Material for this task below:

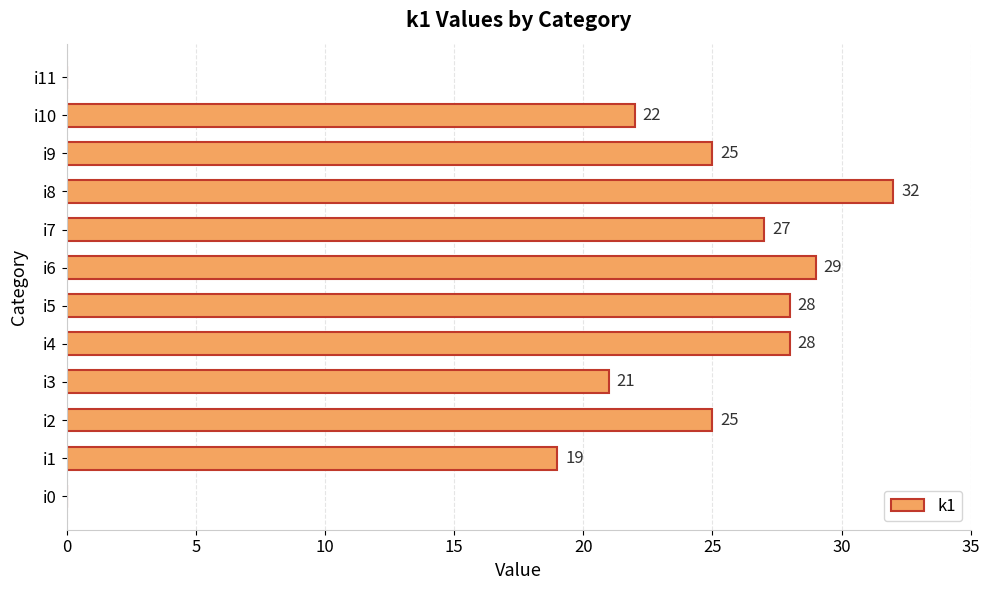

What is the sum of the values at i4 and i1?

47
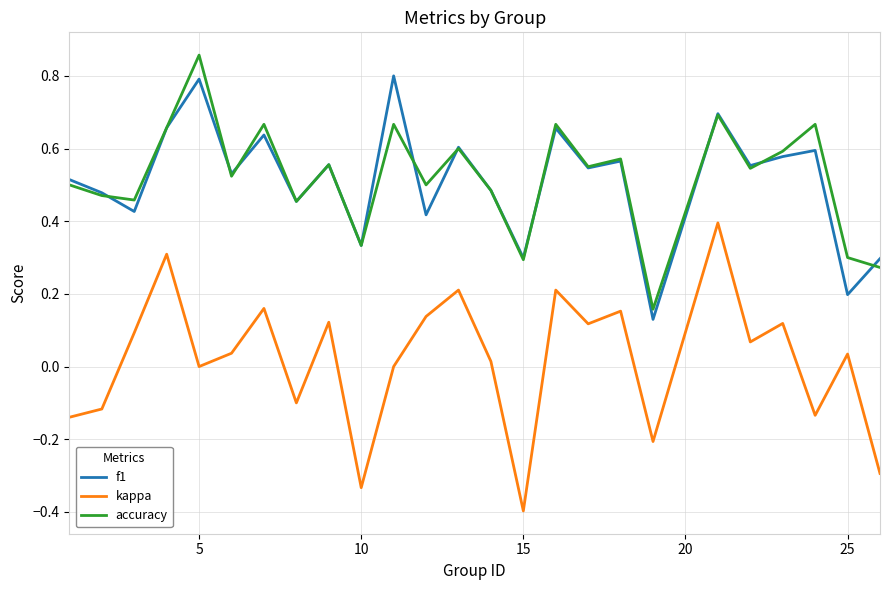

True or false: accuracy and kappa intersect in this chart.

False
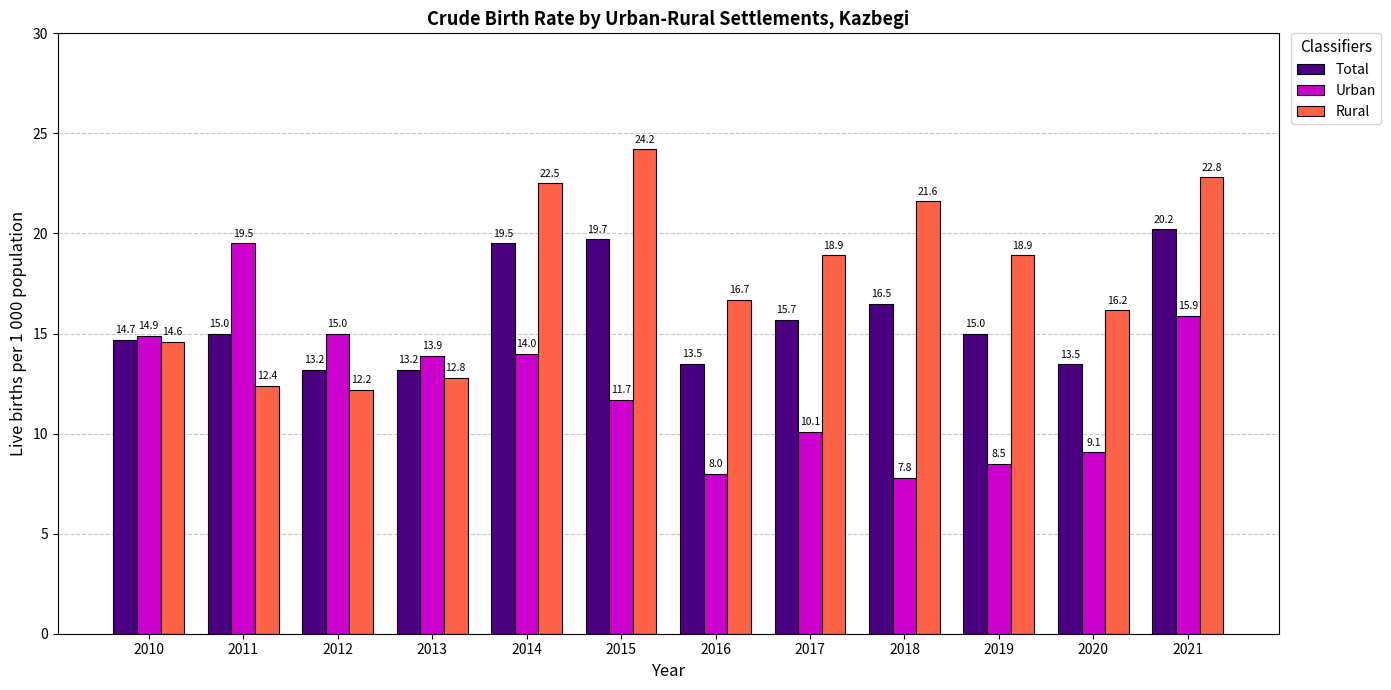

Reading left to right, extract all data points from this chart.

Total: 14.7	15.0	13.2	13.2	19.5	19.7	13.5	15.7	16.5	15.0	13.5	20.2
Urban: 14.9	19.5	15.0	13.9	14.0	11.7	8.0	10.1	7.8	8.5	9.1	15.9
Rural: 14.6	12.4	12.2	12.8	22.5	24.2	16.7	18.9	21.6	18.9	16.2	22.8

End of Material for this task.

Rewrite the listing above, replacing each "chart" with "graph" and changing nothing else. Leave out the pictures.

What is the sum of the values at i4 and i1?

47

True or false: accuracy and kappa intersect in this graph.

False

Reading left to right, extract all data points from this graph.

Total: 14.7	15.0	13.2	13.2	19.5	19.7	13.5	15.7	16.5	15.0	13.5	20.2
Urban: 14.9	19.5	15.0	13.9	14.0	11.7	8.0	10.1	7.8	8.5	9.1	15.9
Rural: 14.6	12.4	12.2	12.8	22.5	24.2	16.7	18.9	21.6	18.9	16.2	22.8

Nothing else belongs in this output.